__Source records__:
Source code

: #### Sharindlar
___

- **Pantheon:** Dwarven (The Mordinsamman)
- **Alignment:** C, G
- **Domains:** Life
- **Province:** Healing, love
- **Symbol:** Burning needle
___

__Request__: Reproduce the data above verbatim, keeping each line, symbol, and blank line in its original place.

__Your solution__:
Source code

: #### Sharindlar
___

- **Pantheon:** Dwarven (The Mordinsamman)
- **Alignment:** C, G
- **Domains:** Life
- **Province:** Healing, love
- **Symbol:** Burning needle
___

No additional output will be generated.